Gabree fought melanoma four more times after the first diagnosis, and won each battle, though she always refused chemotherapy and radiation. She credits her survival to the surgery, a macrobiotic diet, all-natural skin products and moving away from New York City.

She has been cancer-free for seven years.


After moving to New Jersey, Gabree did the New York commuter routine, teaching kindergarten in the city by day and attending nursing school at New York State University nights and weekends. It took her nine years to become a registered nurse with oncology certification.


Gabree worked for 11 years at Memorial Sloan Kettering Cancer Institute in New York, specializing in leukemia patients.


Her own struggles gave her a rare understanding of her patients, she said.


"I can walk into a patient's room and know exactly where they're coming from, because I've been there," she said.


Gabree has come around to value her fight with cancer. "In retrospect, I look upon it all as a gift," she said. "But it took awhile to get there."

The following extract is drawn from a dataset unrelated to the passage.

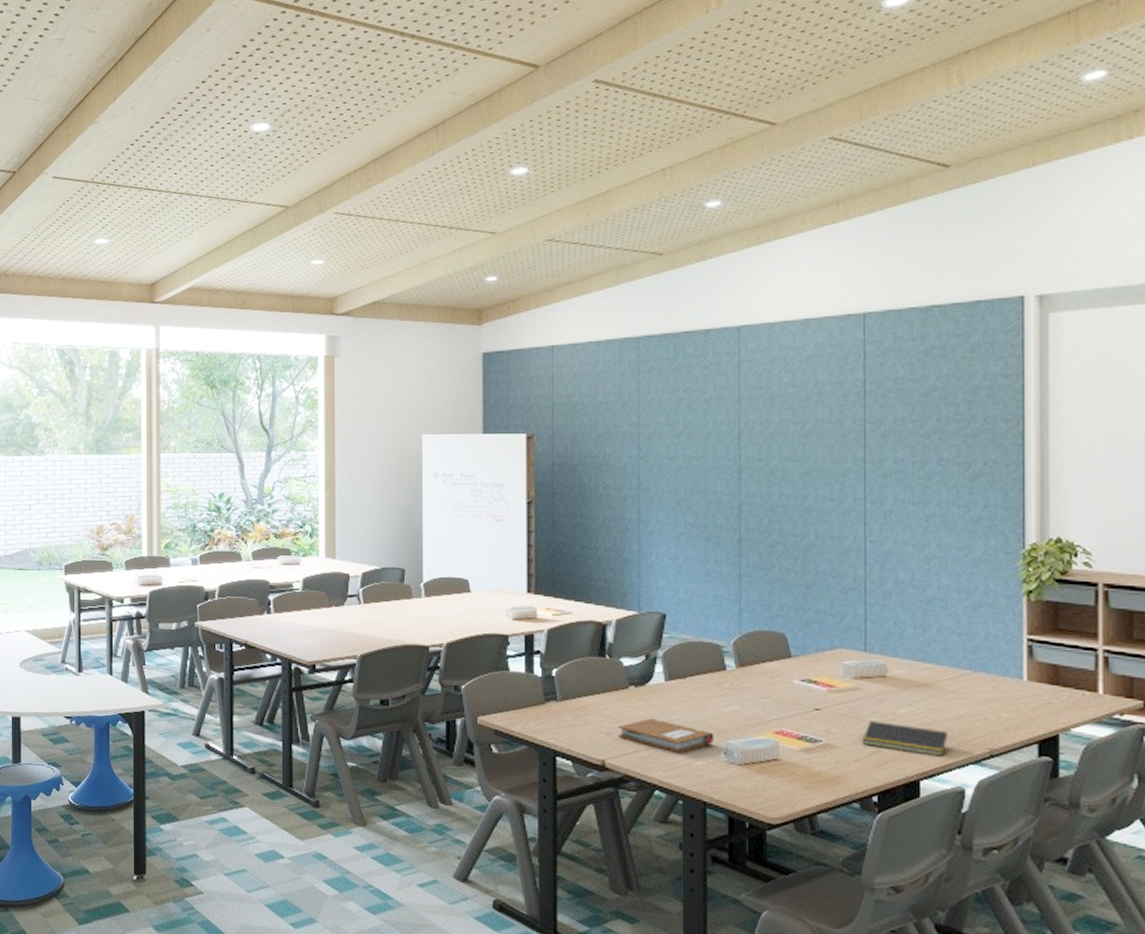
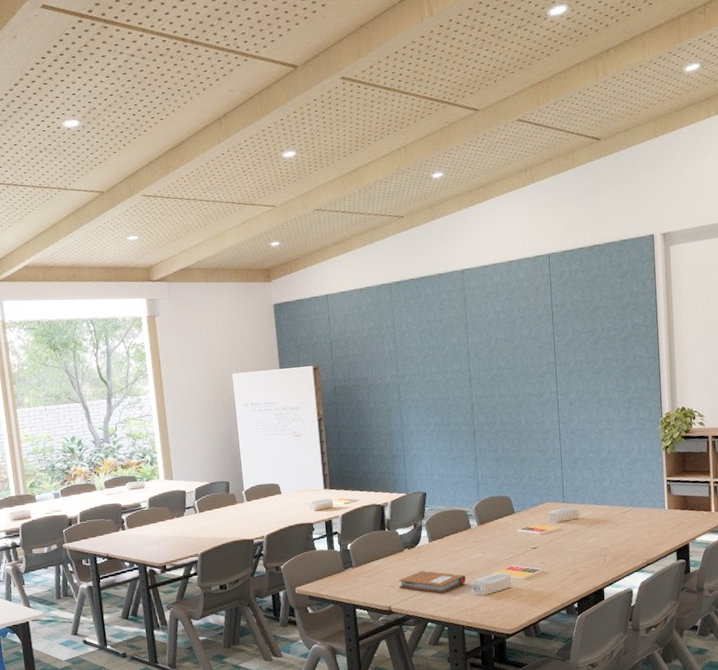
notepad: present [862,721,949,757] -> none [565,551,620,570]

She eventually moved to Oregon and was a cancer instructor for Rogue Valley Medical Center for four years.


Gabree also spent four years in Saudi Arabia and said it was the most challenging experience in nursing because of the culture.


"But it is also where I did my finest work as a cancer nurse," she said.

Gabree said cancer in Saudi women was often discovered when they came to the hospital for treatment after being beaten by their husbands.


"During blood tests the cancer was found and the women would be sent to us at the cancer section," she said. "They never let patients go home because if they went home, they wouldn't come back."


Fluent in Arabic, Gabree tried to offer comfort to Saudis through support groups for women with cancer at King Faisal Specialist Hospital in Riyadh. About half, she said, were women who had to sneak out of their homes so their husbands would not know they were going to a meeting with Western women.


"To get close to those people was very special," she said. "Because to them, we're the enemy. It's what they're taught all their lives."


She later moved back to Oregon, where she began making her skin-care products.


"I was tired of hearing cancer patients complain there was nothing out there for them," she said.


So she began making all-natural, unscented soaps and lotions geared to cancer patients, and eventually expanded to all-natural products with natural scents.


"I started out making products just for cancer patients, but found the products were good for people with eczema, dermatitis, psoriasis, burns and scarring, as well as those with allergies," she said.


Gabree said she has had customers tell her they are allergic to lavender, but in fact, the products they were using had no lavender, just fragrance oil.

"I don't use fragrance oil and I don't use mineral oil," she said.


What she does use in all her products are natural oils - coconut oil, olive oil and even emu oil. A list of all ingredients in Hummingbird products is available on the Web site, hummingbirdsoap.com.


"In Australia, aborigines used emu oil for centuries for rashes," Gabree said. "It's fabulous for all kinds of skin problems."


Hummingbird now makes 14 kinds of soap, seven kinds of lotions, two types of shampoo, lip balm and brown sugar facial scrubs. Gabree will ship products anywhere in the world. Hummingbird currently ships to five foreign countries.


Gabree offers her products at the Carson City Farmer's Market in the Pony Express Pavilion on Highway 50 east on Wednesdays and at the Dayton Farmer's Market at Dayton Valley Floral and Nursery, Dayton Valley Road, Dayton. Customers can also purchase online at hummingbirdsoap.com.


Although cancer patients were her first customers, Gabree said she is now seeing more healthy people who want to stay that way.


"People are starting to read labels and know what the ingredients mean," she said. "That means they are taking control over their life and their health and their skin."